The war brought Sarah Bernhardt’s last screen appearance in ’Mothers of France’ circulated in America in 1917. In this picture, Bernhard, crippled and enfeebled, a sad relic of herself as the personification of Gallic emotion, sat through her scenes in a chair. Only five years before, this same Bernhardt in her ’Queen Elizabeth,’ imported by Adolph Zukor, started the rise of feature pictures and the re-formation of the entire industry.

There was again a contact between the war and the motion picture in the use of stars to help sell the Liberty Loans. The Treasury Department sought the drawing power of many of the major personalities of the screen, including Pickford, Chaplin, and Fairbanks.

The stars made personal appearances at meetings and little trailer pictures of them were added to theatre programs. This activity established acquaintance between the stars and William G. McAdoo, Secretary of the Treasury, and his publicity engineer, Oscar Price.

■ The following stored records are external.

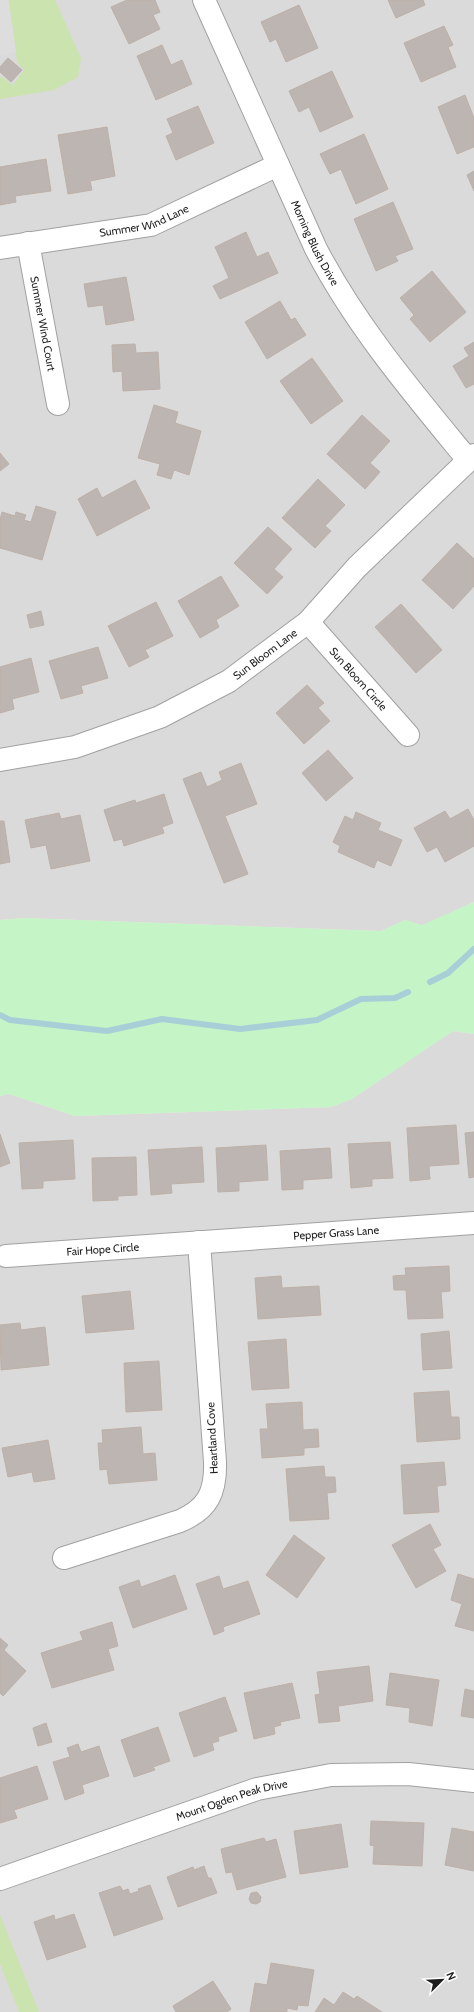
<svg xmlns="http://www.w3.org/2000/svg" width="474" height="2012" viewBox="0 0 474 2012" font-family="Cabin,sans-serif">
<rect width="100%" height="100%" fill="#edeae4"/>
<g fill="#dbdada">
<path d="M0,0H474V902L422,926L405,920L381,931L24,918L0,920Z"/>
<path d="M453,1031L474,1034V2012H0V1096L9,1094L75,1116L331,1107L352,1099Z"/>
</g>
<g fill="#cbe3af">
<path d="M9,0H55L81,58L78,77L54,90L0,99V76L13,85L24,70L17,62Z"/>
<path d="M0,1915L39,2012H19L0,1964Z"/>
</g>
<path fill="#c5f4c6" d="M474,902V1034L453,1031L352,1099L331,1107L75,1116L9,1094L0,1096V920L24,918L381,931L405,920L422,925Z"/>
<path fill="#ddd" d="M0,0H8L16,52L0,55Z"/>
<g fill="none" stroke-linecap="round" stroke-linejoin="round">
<g stroke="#a8cfd7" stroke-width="6">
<path d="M430,982L448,973L474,949"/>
<path d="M0,1015L10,1020L107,1031L162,1019L240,1029L317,1020L361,999L395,998L408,992"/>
</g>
</g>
<g fill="#bdb5b1" stroke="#bdb0a8">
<path d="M127,0H155L160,12L153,15L160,29L129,44L111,7Z"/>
<path d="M388,0H423L425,5L396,18Z"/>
<path d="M299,5L318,48L286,62L276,39L270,42L261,22Z"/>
<path d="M444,26L453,45L448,47L456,67L421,82L404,43Z"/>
<path d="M162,45L171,65L182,60L192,84L156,100L137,56Z"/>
<path d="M8,58L22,70L11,82L0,72V67Z"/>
<path d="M332,71L353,117L320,132L309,107L299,112L289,91Z"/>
<path d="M465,95L474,118V147L457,154L438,107Z"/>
<path d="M198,106L214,143L176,160L166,136L173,133L167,119Z"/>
<path d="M107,127L115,176L90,181L92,190L68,194L58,135Z"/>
<path d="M364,134L388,189L356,204L341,169L330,174L320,154Z"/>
<path d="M46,159L51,191L15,196L16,202L0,205V167Z"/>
<path d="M474,171V191L467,175Z"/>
<path d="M393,202L413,249L395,256L398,261L376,271L354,219Z"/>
<path d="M246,232L257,257L268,252L278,273L220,299L213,286L229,278L215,247Z"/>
<path d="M432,271L466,312L430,342L410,319L414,315L400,298Z"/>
<path d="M126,277L134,320L106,325L103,305L88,307L84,284Z"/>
<path d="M280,301L291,320L295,318L306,335L267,359L245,322Z"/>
<path d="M474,342V384L466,388L453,366L469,356L464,348Z"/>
<path d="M135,344L136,353L158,352L160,389L123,391L122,371L113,372L112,345Z"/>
<path d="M312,358L343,401L311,424L280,381Z"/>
<path d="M154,405L178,412L175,423L201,431L189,475L174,470L171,479L157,475L160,464L138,458Z"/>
<path d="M362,415L390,441L370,463L380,472L365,489L327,454Z"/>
<path d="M0,453L9,464L0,471Z"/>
<path d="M318,479L345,505L325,526L331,531L315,548L282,518Z"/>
<path d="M135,480L150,508L97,536L78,499L97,488L102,498Z"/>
<path d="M36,506L56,512L42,560L0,548V520L2,512L15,516L16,512L26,515L24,520L31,522Z"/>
<path d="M268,527L292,549L274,569L283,577L267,594L234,563Z"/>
<path d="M457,543L474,559V586L453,609L422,580Z"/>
<path d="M221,576L239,606L216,620L219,627L200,638L178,601Z"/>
<path d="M156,602L173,636L145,650L149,657L129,667L108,626Z"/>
<path d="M401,604L442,650L416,673L375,627Z"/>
<path d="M41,611L44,625L30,628L27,615Z"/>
<path d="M98,647L108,678L81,686L83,693L61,699L49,661Z"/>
<path d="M31,658L39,692L12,699L14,709L0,713V667Z"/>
<path d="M307,685L324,703L318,708L330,721L304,744L276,713Z"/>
<path d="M328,750L353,778L326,801L302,773Z"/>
<path d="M241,763L257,804L225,816L248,874L224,883L183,779L201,772L207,787L222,780L219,772Z"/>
<path d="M164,794L173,823L162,827L164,833L124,846L122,839L114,841L104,810L135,800L136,803Z"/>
<path d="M468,809L474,820V846L445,862L437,847L427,852L414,828L445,811L450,819Z"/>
<path d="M356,812L381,823L378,830L402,840L391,866L377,860L374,868L338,852L340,846L333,842L345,816L353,820Z"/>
<path d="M59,813L61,819L80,815L90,861L51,869L46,845L31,848L25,820Z"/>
<path d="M0,821H4L10,862L0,864Z"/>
<path d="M456,1125L459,1164L429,1166L430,1179L410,1181L407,1128Z"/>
<path d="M474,1132V1177L469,1178L465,1133Z"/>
<path d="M0,1134L10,1163L0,1167Z"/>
<path d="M73,1140L75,1179L43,1181V1188L22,1189L19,1143Z"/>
<path d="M390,1142L393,1178L372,1179V1186L351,1188L348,1144Z"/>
<path d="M266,1145L268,1180L239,1182V1191L218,1192L216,1148Z"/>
<path d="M202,1147L204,1182L171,1184L172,1193L151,1195L148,1150Z"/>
<path d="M330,1148L332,1178L303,1180V1189L282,1190L280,1151Z"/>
<path d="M136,1157L137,1195L118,1196V1200L93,1201L92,1158Z"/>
<path d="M449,1266L450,1291L441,1292L443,1318L408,1319L406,1290H394L393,1276L406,1275L405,1268Z"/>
<path d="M281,1276L282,1288L319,1286L321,1315L258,1319L255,1278Z"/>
<path d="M130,1291L134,1329L86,1333L82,1296Z"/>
<path d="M20,1323L21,1330L45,1327L49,1365L1,1370L0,1325Z"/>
<path d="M449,1331L452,1368L423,1370L421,1334Z"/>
<path d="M286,1339L289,1388L252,1390L248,1342Z"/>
<path d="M159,1361L162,1410L126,1412L124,1363Z"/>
<path d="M449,1391L451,1417H459L460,1439L417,1442L414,1393Z"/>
<path d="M302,1402L303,1430L318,1429L319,1447L304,1448V1455L262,1458L260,1429H268L266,1404Z"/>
<path d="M141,1427L143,1454L155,1453L157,1480L109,1484L107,1469L100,1470L98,1443H103L102,1430Z"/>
<path d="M48,1440L55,1479L34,1482L32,1472L8,1477L2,1448Z"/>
<path d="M444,1462L446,1485L437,1486L439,1512L404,1514L401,1465Z"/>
<path d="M324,1466L325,1477H335L336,1492L327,1493L329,1519L290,1521L286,1469Z"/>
<path d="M430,1524L441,1545L433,1549L446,1571L416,1588L392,1545Z"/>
<path d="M294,1535L325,1558L297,1598L266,1575Z"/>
<path d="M458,1574L474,1579V1631L455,1626L462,1604L451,1600Z"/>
<path d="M175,1575L187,1609L133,1628L119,1587L139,1580L141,1587Z"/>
<path d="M219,1576L223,1589L248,1581L260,1614L223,1627L224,1631L214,1635L196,1584Z"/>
<path d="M112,1622L118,1646L108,1649L114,1670L52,1688L41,1653L83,1640L80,1632Z"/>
<path d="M0,1638L8,1645L4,1650L26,1671L3,1696L0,1693Z"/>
<path d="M369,1666L373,1701L338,1706L340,1721L319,1723L315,1695L320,1694L317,1672Z"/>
<path d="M390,1673L439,1680L432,1726L409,1722L410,1708L386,1705Z"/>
<path d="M292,1683L300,1718L280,1722L281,1725L274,1727L275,1734L254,1739L244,1693Z"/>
<path d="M465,1689L474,1691V1718L461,1716Z"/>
<path d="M225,1697L237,1731L218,1737L219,1741L212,1743L214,1750L194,1757L179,1713Z"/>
<path d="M46,1723L52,1742L38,1746L33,1728Z"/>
<path d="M158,1727L170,1761L153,1767L155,1770L134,1777L121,1740Z"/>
<path d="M78,1744L81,1752L99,1746L109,1776L82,1785L84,1793L65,1800L53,1762L70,1757L67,1748Z"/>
<path d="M37,1766L48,1799L14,1810L17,1818L0,1823V1778Z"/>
<path d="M371,1821L424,1823L422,1866L373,1864L374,1846L370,1845Z"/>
<path d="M341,1824L348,1867L300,1874L294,1831Z"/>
<path d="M452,1828L474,1832V1871L445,1865Z"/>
<path d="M264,1838L266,1842L276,1839L286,1877L237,1890L232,1872L226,1873L221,1849Z"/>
<path d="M204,1866L208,1878H211L217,1893L178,1907L167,1877L193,1867L194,1870Z"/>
<path d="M150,1885L163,1919L114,1936L99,1893L120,1886L123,1891L128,1889L130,1894L139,1891L138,1889Z"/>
<path d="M257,1892L261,1897L260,1902L256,1904L251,1903L249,1899L251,1893Z"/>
<path d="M74,1914L86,1947L47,1960L34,1922L54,1915L55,1920Z"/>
<path d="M271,1963L314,1970L308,2006L298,2005L297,2010L287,2008V2012H250L255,1983L267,1985Z"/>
<path d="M213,1981L231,2009L227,2012H176L173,2006Z"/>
<path d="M343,1992L354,1999L357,1996L382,2012H315L324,1998L334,2005Z"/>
</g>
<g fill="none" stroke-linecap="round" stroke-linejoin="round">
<defs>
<g id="minor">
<path id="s1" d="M204,0L316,249C356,326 413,393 468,460"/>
<path id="s2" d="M28,243L58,404"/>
<path id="s3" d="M0,248L151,225L278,165"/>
<path id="s4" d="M308,622L408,735"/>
<path id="s5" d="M0,760L75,747L160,717L229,681L308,622L357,567L474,455"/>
<path id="s6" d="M6,1256L474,1223"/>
<path d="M64,1558L180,1521C208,1509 216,1492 215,1462L199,1242"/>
<path id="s7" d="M0,1879L257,1789L331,1775L408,1774L474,1781"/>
</g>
</defs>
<use href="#minor" stroke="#a1a1a1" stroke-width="24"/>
<use href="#minor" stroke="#fff" stroke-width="22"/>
</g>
<g text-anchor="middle" stroke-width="4" stroke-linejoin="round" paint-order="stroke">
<g font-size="11" fill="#1d1d1d" stroke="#fff">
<text dy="4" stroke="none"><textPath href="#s3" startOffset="147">Summer Wind Lane</textPath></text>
<text dy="4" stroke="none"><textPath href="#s1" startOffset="267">Morning Blush Drive</textPath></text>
<text dy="4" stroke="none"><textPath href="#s2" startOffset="82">Summer Wind Court</textPath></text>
<text dy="4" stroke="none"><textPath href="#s5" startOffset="289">Sun Bloom Lane</textPath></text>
<text dy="4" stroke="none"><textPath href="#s4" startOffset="76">Sun Bloom Circle</textPath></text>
<text dy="4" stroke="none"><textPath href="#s6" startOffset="331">Pepper Grass Lane</textPath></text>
<text dy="4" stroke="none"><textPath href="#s6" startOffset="97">Fair Hope Circle</textPath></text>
<text transform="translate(212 1438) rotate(-93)" y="4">Heartland Cove</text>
<text dy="4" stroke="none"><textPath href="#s7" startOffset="245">Mount Ogden Peak Drive</textPath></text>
</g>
</g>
<g transform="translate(442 1980) rotate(66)" stroke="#ffffff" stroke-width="3" paint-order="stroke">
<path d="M0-3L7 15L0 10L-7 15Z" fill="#1d1d1d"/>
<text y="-6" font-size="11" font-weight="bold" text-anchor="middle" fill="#1d1d1d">N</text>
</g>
</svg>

There was a confab around Price’s big flat-top desk in the U. S. Treasury building in Washington one day. It reached the chatty stage:

“Why don’t you folks get together and distribute your own pictures—you are big enough to do that,” Price remarked. It was a passing thought—and a disturbing one. A new company and a great deal of complication were to come out of that.

The Treasury Department under Carter Glass, successor to McAdoo, with Frank Wilson in charge of its publicity drives, circulated a pictorial history of the war on the screen, under the title of ’The Price of Peace,’ selling the Victory Loan, the last installment on our debt to LaFayette.

Then Frank Wilson, grown accustomed to the dizzy altitude of big figures in the Treasury, went out to form a motion picture finance company.

   
Mary Pickford and Douglas Fairbanks promote aid to Belgium. Much success for Liberty Bonds as well as relief for Europe resulted from personal promotions by film stars.